__Document text__

This melancholy extends beyond its appearance, and it is said that the poor animal weeps constantly. Tryon notes that “He is given to constant weeping over his really upsetting appearance, and can sometimes be tracked by his tear-stained trail” [1]. Cox corroborates this, noting that hunters are often able to follow the squonk by its tear-stained trail [2], and Tryon notes that these squonk hunts are best performed by moonlight[1]. The squonk is not without its defenses though, as when surprised or frightened, it can dissolve itself into a puddle of tears to escape capture [2].
Records of the squonk mainly come from the hemlock forests of Pennsylvania [1,2]. They make their home in these hemlocks, and are active only during the twilight hours, returning to their hemlocks before moonrise, where they can avoid catching a glimpse of their reflection in a moonlit pool, an event that will often bring the squonk to tears [1]. The ancient distribution of the squonk was thought to be much wider, but as the high plains where it roamed gradually turned into swamps, it was forced to try to adapt to water [1]. Between the squonk’s limited cognitive abilities, and the fact that it only evolved webbing on its left feet, it found itself unable to swim, merely going in circles when it tried to enter the water [1]. It finds its hemlock homes of today much more suitable.

__Problems to work on__
1) List every word in the squonk text that refers to the moon or moonlight.
2) Render this sentence from the squonk text in Spanish: "It finds its hemlock homes of today much more suitable."

__Collected data__
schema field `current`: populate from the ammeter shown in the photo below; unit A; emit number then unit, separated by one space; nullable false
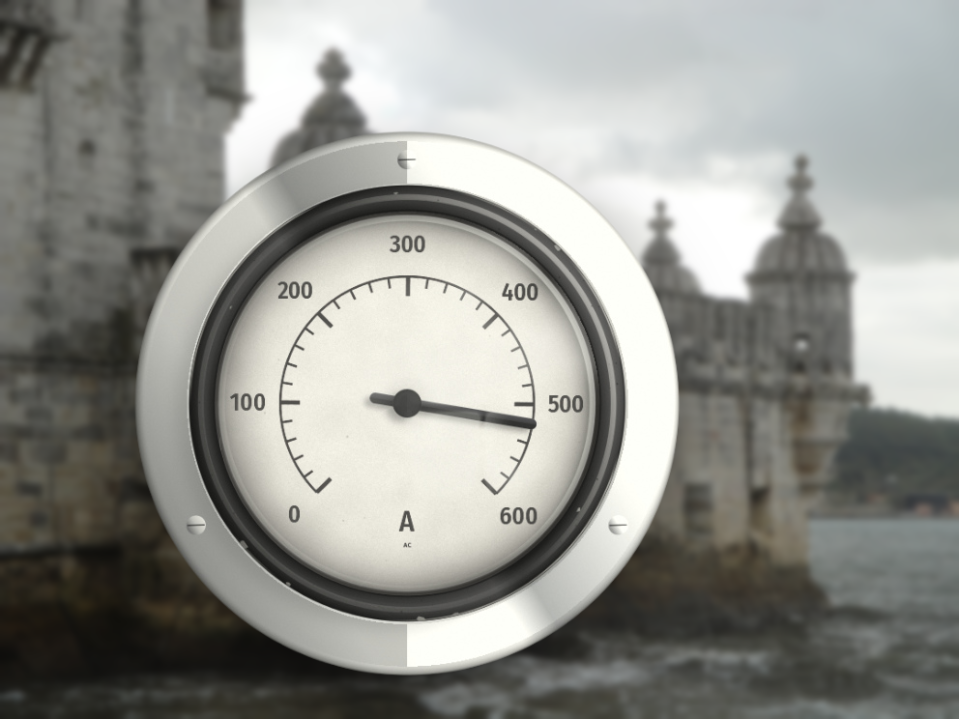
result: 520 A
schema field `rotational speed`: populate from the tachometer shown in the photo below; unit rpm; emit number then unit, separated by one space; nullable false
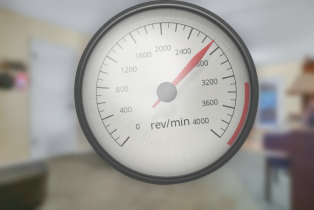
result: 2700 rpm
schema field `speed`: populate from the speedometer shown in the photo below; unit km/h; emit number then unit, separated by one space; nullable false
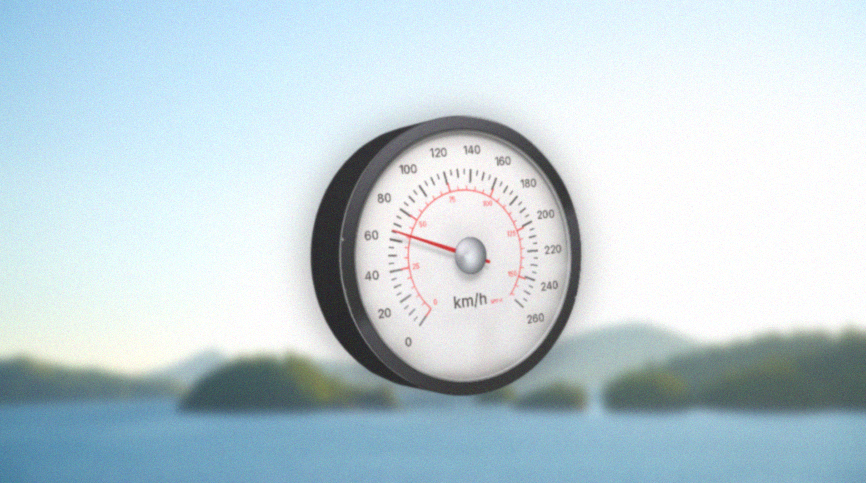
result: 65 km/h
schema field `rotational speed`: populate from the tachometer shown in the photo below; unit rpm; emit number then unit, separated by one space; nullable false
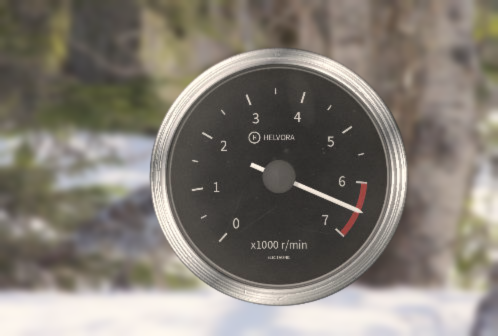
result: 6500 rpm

--

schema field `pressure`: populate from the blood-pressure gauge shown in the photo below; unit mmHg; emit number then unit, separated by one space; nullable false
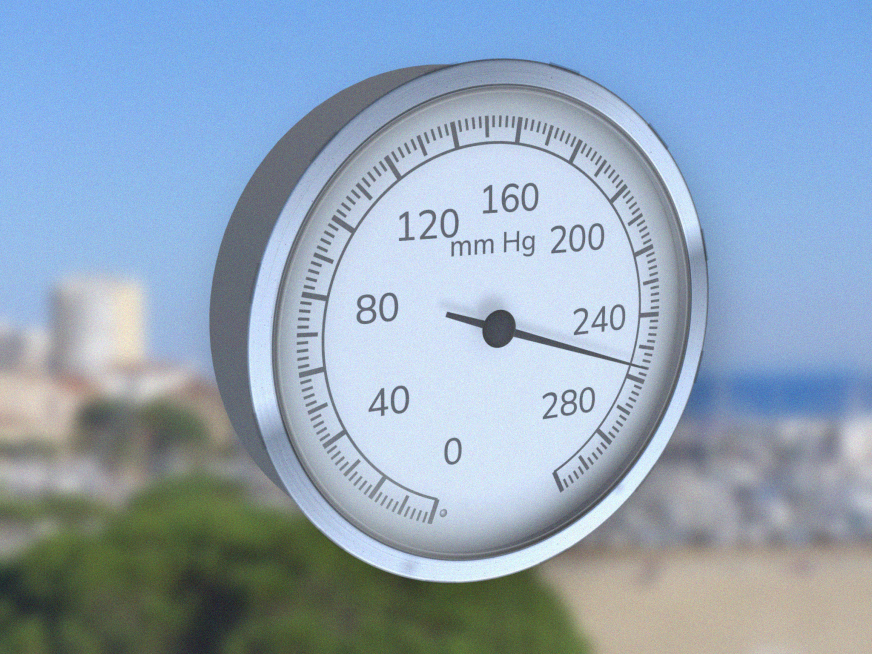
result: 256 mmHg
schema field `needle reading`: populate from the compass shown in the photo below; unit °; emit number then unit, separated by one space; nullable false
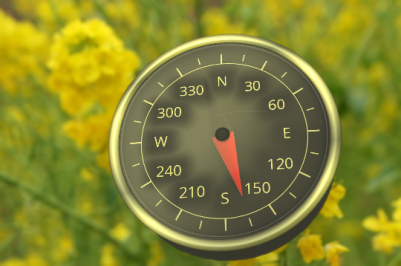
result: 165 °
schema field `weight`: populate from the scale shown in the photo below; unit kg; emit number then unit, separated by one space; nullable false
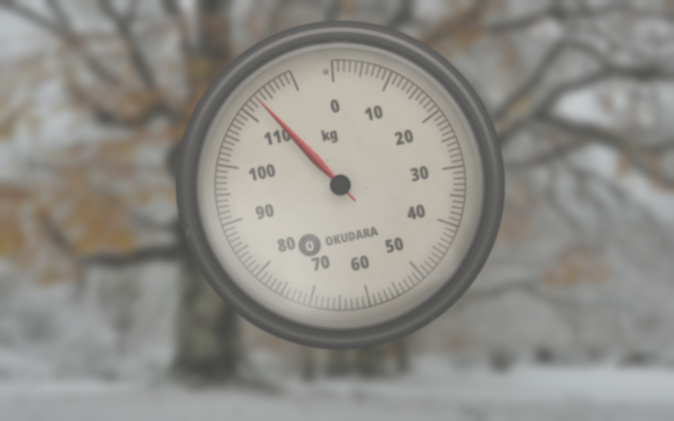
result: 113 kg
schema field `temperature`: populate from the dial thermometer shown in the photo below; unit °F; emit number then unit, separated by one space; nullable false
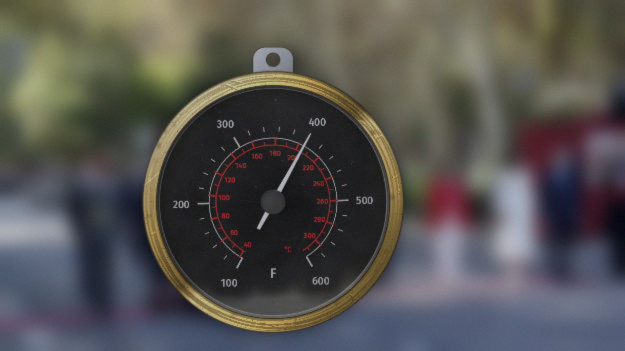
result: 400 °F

__Answers by item__
1) moonlight, moonrise, moonlit

2) Los tsugas que hoy le sirven de hogar le resultan mucho más adecuados.